Splunk Search

Does index time field extraction make sense for our situation?

Engager

(currently using Splunk 4.3.3 build 128297)

I have poked around the docs covering index time field extraction and some of the related Q&A but I decide I would ask directly outlining our situation.

We have a logging facility that several of our future product will use. This facility receives JSON payloads containing key/value pairs like the following (names have been changed to protect the innocent).

{ 
  "key1" : "value1",
  "key2" : "value2",
  (could contain more pairs)
  "entries" : [
                {
                 "key3" : "value3a",
                 "key4" : "value4a",
                 "key5" : "value5",
                 (could contain more pairs)
                },
                {
                 "key3" : "value3b",
                 "key4" : "value4b",
                 "key6" : "value6",
                 (could contain more pairs)
                },
                (could contain more entries)
              ]
}

When the logging facility gets the above example JSON payload it would turn it into the following two log statements and push those to splunk via TCP.

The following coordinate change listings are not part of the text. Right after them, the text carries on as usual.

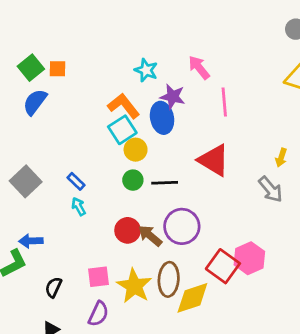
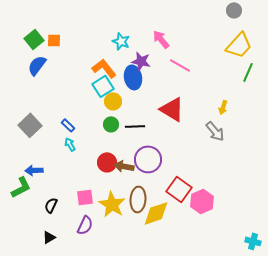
pink line: (224, 102) -> (180, 65), turned -55
brown arrow: (150, 236) -> (124, 166), turned -30
pink hexagon: (249, 258) -> (202, 201), moved

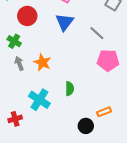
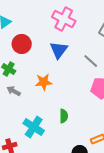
orange star: (42, 62) -> (44, 82), moved, turned -30
gray arrow: (19, 63) -> (14, 91), turned -40

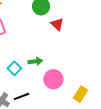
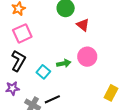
pink circle: (53, 79) -> (87, 57), moved

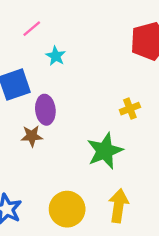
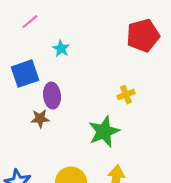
pink line: (32, 29) -> (30, 22), moved

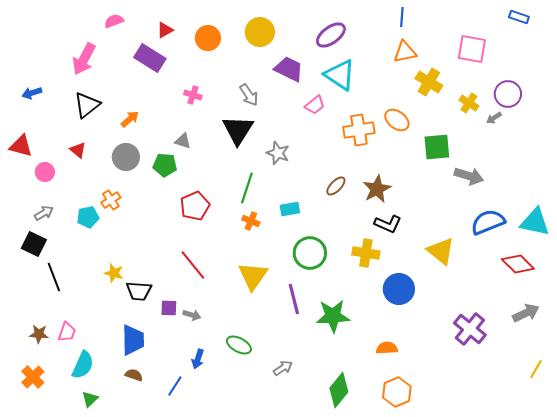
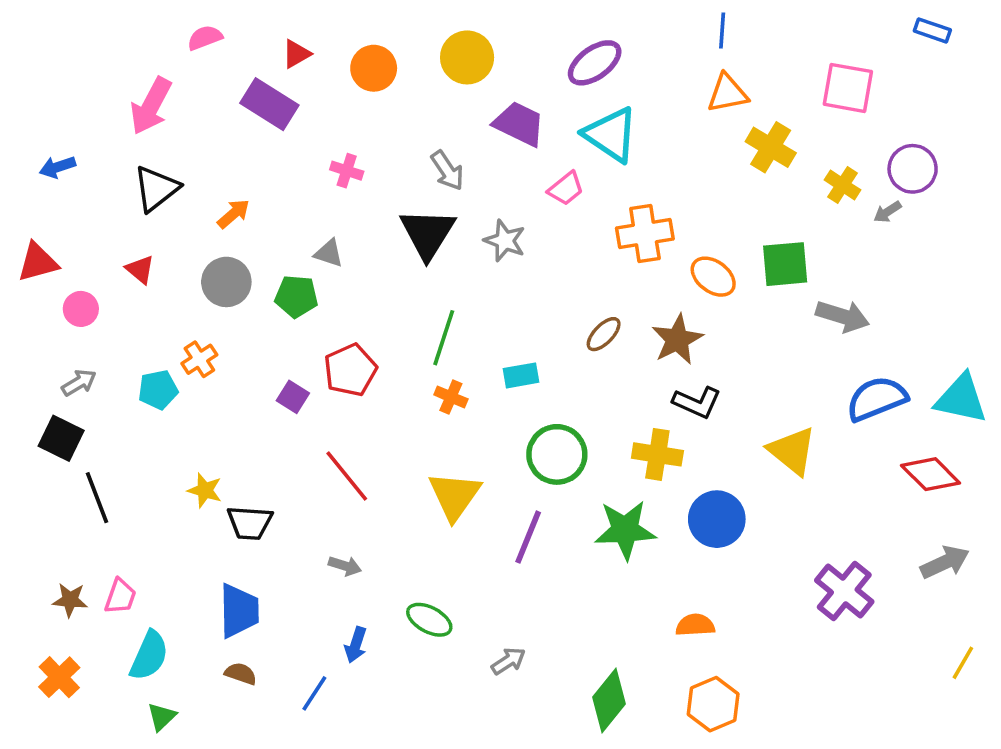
orange ellipse: (397, 120) -> (713, 277), moved
red triangle: (21, 146) -> (38, 262), turned -30
gray star: (278, 153) -> (505, 241), moved
purple line: (294, 299) -> (528, 537), turned 36
purple square: (169, 308) -> (293, 397), moved, turned 30
green star: (333, 316) -> (625, 530), moved

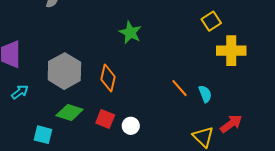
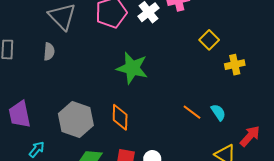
green star: (130, 33) -> (132, 68), size x1.4
yellow cross: (231, 51) -> (235, 65), size x0.7

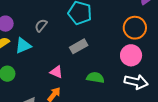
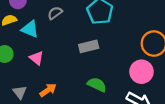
cyan triangle: (23, 46) -> (30, 29), turned 30
pink triangle: (56, 72) -> (36, 58), moved

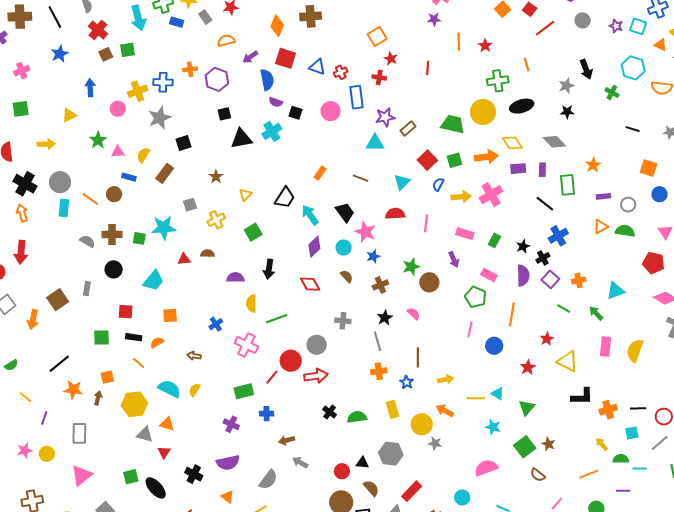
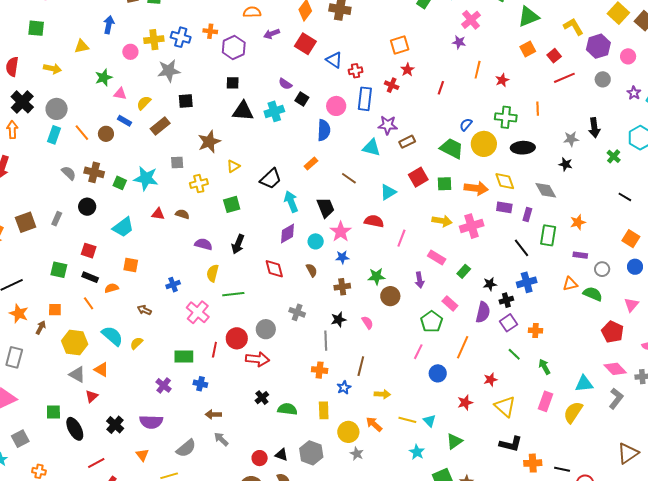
blue semicircle: (267, 80) -> (324, 130), moved
brown star: (216, 177) -> (209, 142), size x1.6
blue semicircle: (438, 184) -> (466, 125), moved
cyan triangle: (615, 291) -> (584, 384), moved
red line: (272, 377) -> (214, 350), turned -42

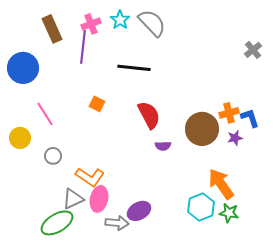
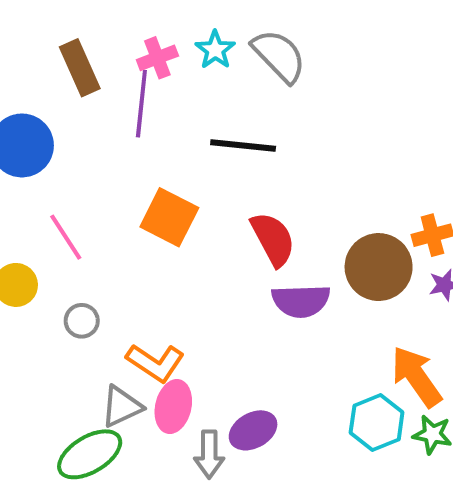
orange square: (97, 104) -> (169, 217), size x1.8
purple semicircle: (163, 146) -> (301, 301), size x1.8
gray arrow: (117, 223) -> (209, 454), turned 85

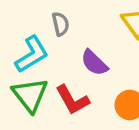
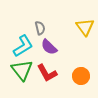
purple semicircle: (94, 63) -> (49, 47), moved

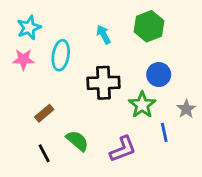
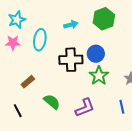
cyan arrow: (103, 35) -> (71, 25), turned 104
blue circle: (159, 75) -> (96, 54), moved
blue line: (164, 132) -> (122, 107), moved
black line: (44, 153) -> (18, 111), moved

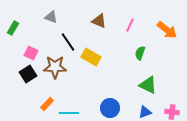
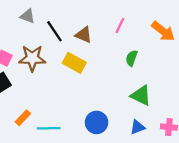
brown triangle: (99, 21) -> (84, 35), moved
black line: (68, 42) -> (54, 31), moved
brown star: (55, 67) -> (32, 58), moved

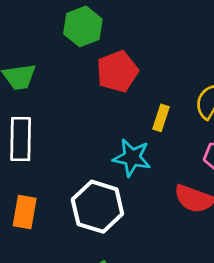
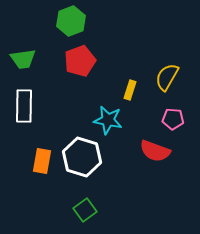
red pentagon: (117, 71) -> (80, 61), moved
orange rectangle: (25, 212) -> (42, 161), moved

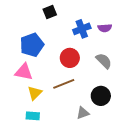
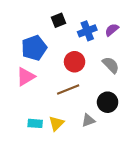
black square: (50, 12) -> (59, 20), moved
purple semicircle: (105, 28) -> (112, 30), turned 144
pink triangle: (24, 72) -> (26, 77), turned -42
yellow triangle: (35, 93) -> (56, 123), moved

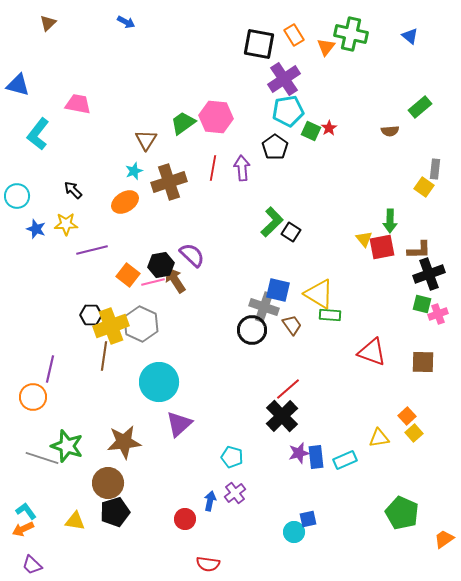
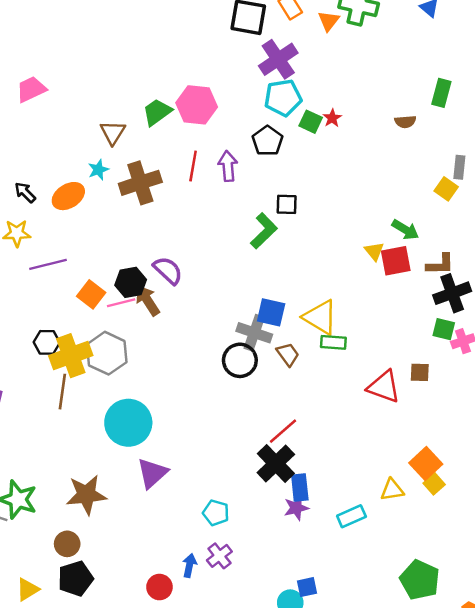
pink trapezoid: (78, 104) -> (31, 89), turned -36
green rectangle: (420, 107) -> (441, 93), turned -35
orange ellipse: (125, 202) -> (68, 196), moved
green arrow: (390, 221) -> (405, 230), turned -60
black square: (291, 232) -> (287, 204), moved, turned -30
brown square: (423, 362) -> (420, 372), moved, size x0.7
orange square: (407, 416) -> (426, 463), size x1.5
blue rectangle: (316, 457) -> (300, 487), moved
brown circle: (108, 483) -> (67, 544), size x0.7
yellow triangle: (75, 521) -> (28, 589), turned -40

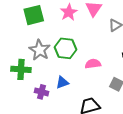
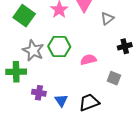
green square: (34, 15) -> (24, 16), turned -35
blue triangle: (62, 82) -> (61, 100), moved, turned -40

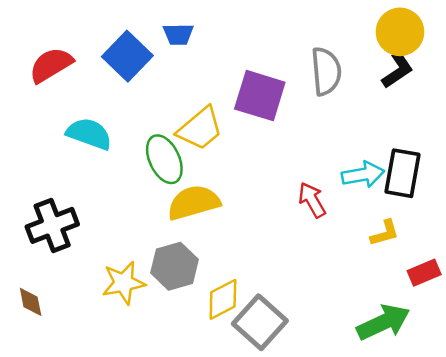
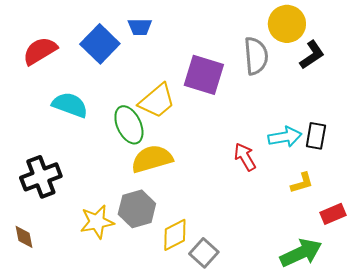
yellow circle: (400, 32) -> (287, 24), moved
black rectangle: (403, 173) -> (316, 136), size x0.7
gray square: (260, 322) -> (204, 253), size x0.7

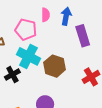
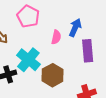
pink semicircle: (46, 15) -> (56, 37), moved
pink pentagon: (26, 30) -> (28, 16), moved

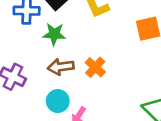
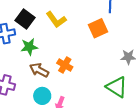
brown arrow: (61, 67) -> (39, 70), turned 48

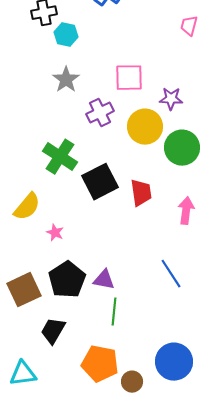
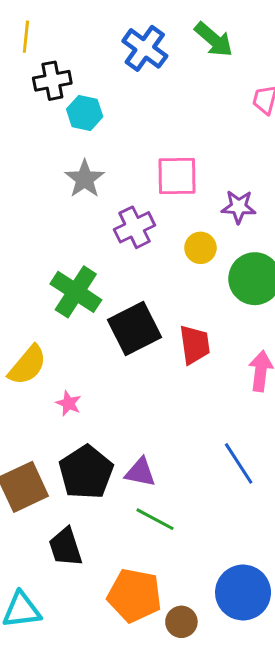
yellow circle: (145, 127) -> (200, 248), size x0.6
green line: (114, 312) -> (155, 519), turned -68
black trapezoid: (53, 331) -> (66, 547), turned -48

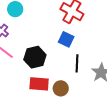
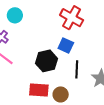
black hexagon: (35, 57) -> (46, 61), moved

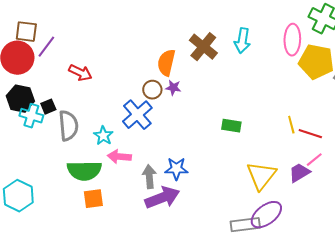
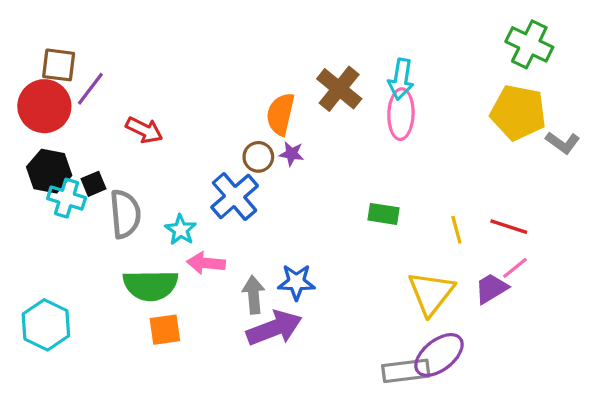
pink ellipse: (292, 40) -> (401, 114), moved
yellow line: (291, 125) -> (456, 230), moved

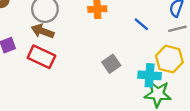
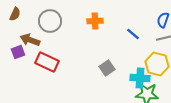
brown arrow: (43, 31) -> (30, 40), moved

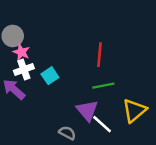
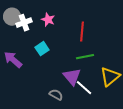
pink star: (21, 52) -> (48, 20), moved
white cross: (24, 70) -> (24, 23), moved

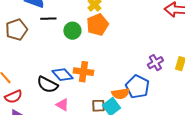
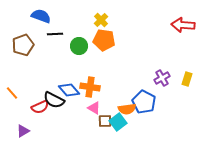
orange pentagon: (97, 25) -> (104, 40), turned 30
red semicircle: (13, 97) -> (40, 107), moved
pink triangle: (62, 105) -> (94, 108), moved

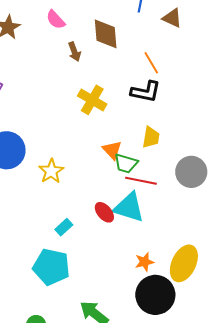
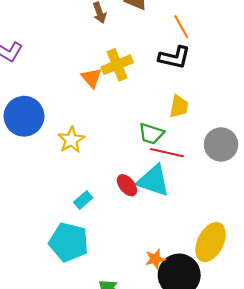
yellow cross: (92, 100) -> (117, 65), turned 36
orange triangle: (112, 150) -> (91, 78), moved
orange star: (144, 262) -> (155, 259), moved

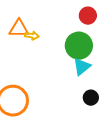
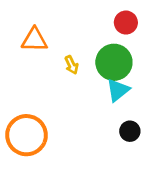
yellow arrow: (32, 36) -> (72, 65), moved, turned 56

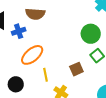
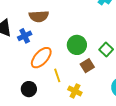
green circle: (91, 34) -> (77, 45), moved

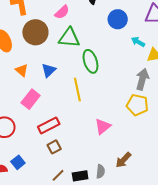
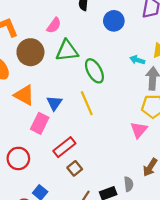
cyan arrow: (138, 42) -> (137, 60), moved
orange triangle: (22, 70) -> (24, 95), size x1.5
blue triangle: (49, 70) -> (54, 103), moved
pink triangle: (103, 126) -> (139, 130), moved

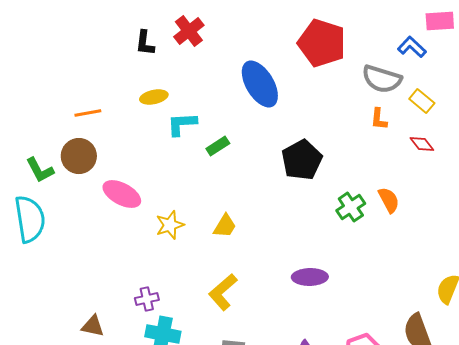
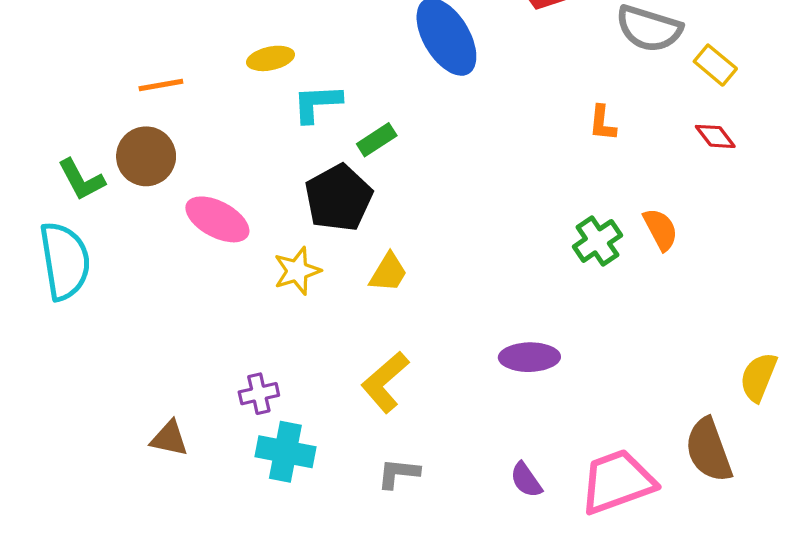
orange L-shape: (379, 119) -> (602, 123), moved
black pentagon: (302, 160) -> (339, 198), moved

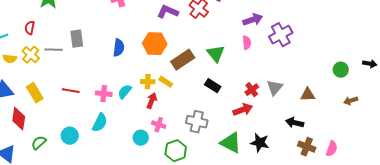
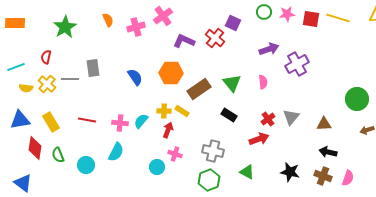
pink semicircle: (247, 43) -> (263, 82), moved
blue semicircle: (119, 48) -> (135, 77), turned -42
green circle: (341, 70) -> (357, 99), size x1.5
black arrow: (295, 123) -> (328, 152), moved
green semicircle: (39, 143) -> (58, 155), moved, turned -70
green triangle: (231, 143) -> (247, 172), size x0.7
black star: (260, 143) -> (290, 172), moved
green hexagon: (176, 151) -> (209, 180), moved

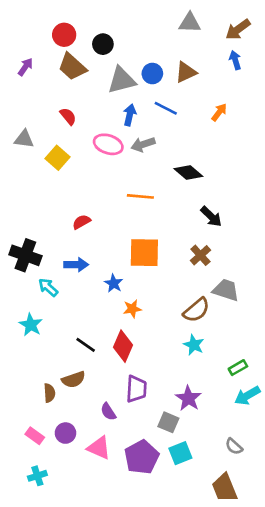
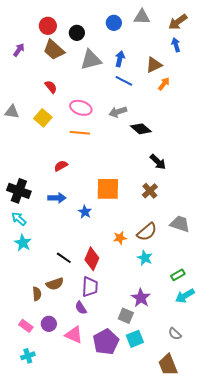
brown triangle: (186, 72) -> (154, 65), moved
blue circle: (152, 74) -> (114, 23), moved
blue arrow: (130, 115) -> (120, 59), moved
gray triangle: (24, 139) -> (12, 112), moved
gray arrow: (143, 144) -> (118, 112), moved
orange line: (140, 196) -> (80, 133), moved
cyan arrow: (48, 287) -> (19, 219), moved
gray trapezoid: (226, 290) -> (180, 224), moved
orange star: (132, 309) -> (120, 238), moved
purple trapezoid: (136, 389) -> (90, 287), moved

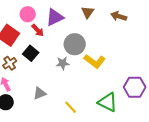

timestamp key1="value1" key2="value2" key3="value3a" key4="value4a" key5="value5"
timestamp key1="value1" key2="value2" key3="value3b" key4="value4b" key6="value6"

We are defining "key1" to be used to denote the product/component submitting the data and the value it contains would follow a reverse DNS style naming convention but with no real restrictions on the hierarchy of it other then ensuring it likely unique across our family of products. For example: "mycompany.product.component" or "mycompany.mydivision.product.component.subcomponent".

The remaining key/value pairs are product specific (aka can be whatever the product wants). In other words key1 will be used to namespace the rest of the key/value pairs.

We are considering adding "key1" to be extracted at index time. I believe by doing so would speed our ability to focus on the events coming from a particular product and/or component out in the field.

Search possibilities...

key1="mycompany.product.*" ...blah...
key1="mycompany.product.component"  ...blah...
key1="*.component.*"  ...blah...
etc.

Opinions?

0 Karma

Splunk Employee
Splunk Employee

Based on this post, it sounds like this may be one of the cases where it does makes sense:

http://splunk-base.splunk.com/answers/842/do-search-time-fields-have-performance-considerations?page...

0 Karma

Splunk Employee
Splunk Employee

Have you considered making key1 the sourcetype or the source? It is a safer solution and will still allow you to use metasearch and other fun indexed field tricks

I advise against the use of custom indexed fields, namely because it changes the structure of your index compared to your other indices and is not advised by the docs.